What you will do - Pick out every line in the rows below that contains the word "slapen", treating uppercase and lowercase letters as distinct.

Data shown -
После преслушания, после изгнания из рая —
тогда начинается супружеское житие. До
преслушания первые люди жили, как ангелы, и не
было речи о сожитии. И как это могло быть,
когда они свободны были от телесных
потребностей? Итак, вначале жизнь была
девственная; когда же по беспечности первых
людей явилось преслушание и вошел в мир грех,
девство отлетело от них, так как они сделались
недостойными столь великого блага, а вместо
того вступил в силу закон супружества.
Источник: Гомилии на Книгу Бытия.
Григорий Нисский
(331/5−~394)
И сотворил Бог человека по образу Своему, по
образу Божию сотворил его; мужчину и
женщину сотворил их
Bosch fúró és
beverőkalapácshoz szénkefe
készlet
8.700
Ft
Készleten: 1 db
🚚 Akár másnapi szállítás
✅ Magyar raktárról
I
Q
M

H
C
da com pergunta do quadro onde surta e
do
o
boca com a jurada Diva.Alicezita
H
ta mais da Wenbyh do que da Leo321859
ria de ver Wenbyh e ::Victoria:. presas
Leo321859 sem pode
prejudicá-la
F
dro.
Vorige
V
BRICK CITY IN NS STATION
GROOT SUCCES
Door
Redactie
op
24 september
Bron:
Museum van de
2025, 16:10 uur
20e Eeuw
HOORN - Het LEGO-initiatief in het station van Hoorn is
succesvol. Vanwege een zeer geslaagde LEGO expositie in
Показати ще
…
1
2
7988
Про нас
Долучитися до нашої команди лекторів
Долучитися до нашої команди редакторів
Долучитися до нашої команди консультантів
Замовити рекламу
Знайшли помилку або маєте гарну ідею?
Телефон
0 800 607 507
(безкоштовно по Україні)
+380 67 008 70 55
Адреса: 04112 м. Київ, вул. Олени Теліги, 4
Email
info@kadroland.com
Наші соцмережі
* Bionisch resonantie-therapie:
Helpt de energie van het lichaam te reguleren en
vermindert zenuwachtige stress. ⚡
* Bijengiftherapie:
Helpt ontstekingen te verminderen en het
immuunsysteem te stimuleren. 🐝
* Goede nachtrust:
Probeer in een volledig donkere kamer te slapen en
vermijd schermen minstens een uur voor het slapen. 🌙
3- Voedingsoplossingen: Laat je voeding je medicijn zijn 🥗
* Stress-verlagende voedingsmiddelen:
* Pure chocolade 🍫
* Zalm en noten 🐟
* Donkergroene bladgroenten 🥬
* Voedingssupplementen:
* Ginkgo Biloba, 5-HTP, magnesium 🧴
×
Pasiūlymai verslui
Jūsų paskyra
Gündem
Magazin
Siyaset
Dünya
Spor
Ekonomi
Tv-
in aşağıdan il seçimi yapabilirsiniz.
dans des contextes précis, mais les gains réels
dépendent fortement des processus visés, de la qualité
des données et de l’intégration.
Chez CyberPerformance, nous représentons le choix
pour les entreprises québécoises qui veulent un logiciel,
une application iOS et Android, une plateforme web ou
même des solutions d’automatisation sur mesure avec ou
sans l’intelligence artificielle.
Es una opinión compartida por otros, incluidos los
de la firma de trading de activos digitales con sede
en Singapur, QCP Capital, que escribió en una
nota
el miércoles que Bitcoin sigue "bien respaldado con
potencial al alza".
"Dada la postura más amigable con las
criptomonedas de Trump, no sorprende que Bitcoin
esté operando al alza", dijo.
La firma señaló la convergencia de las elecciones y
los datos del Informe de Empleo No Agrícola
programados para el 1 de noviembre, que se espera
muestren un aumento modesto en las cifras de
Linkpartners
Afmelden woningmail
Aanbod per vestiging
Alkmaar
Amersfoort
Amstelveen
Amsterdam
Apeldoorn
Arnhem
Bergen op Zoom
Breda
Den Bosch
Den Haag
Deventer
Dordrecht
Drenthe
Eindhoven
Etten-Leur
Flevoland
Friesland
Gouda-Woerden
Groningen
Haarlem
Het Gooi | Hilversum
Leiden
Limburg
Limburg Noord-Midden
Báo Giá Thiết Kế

Completed task -
Probeer in een volledig donkere kamer te slapen en
vermijd schermen minstens een uur voor het slapen. 🌙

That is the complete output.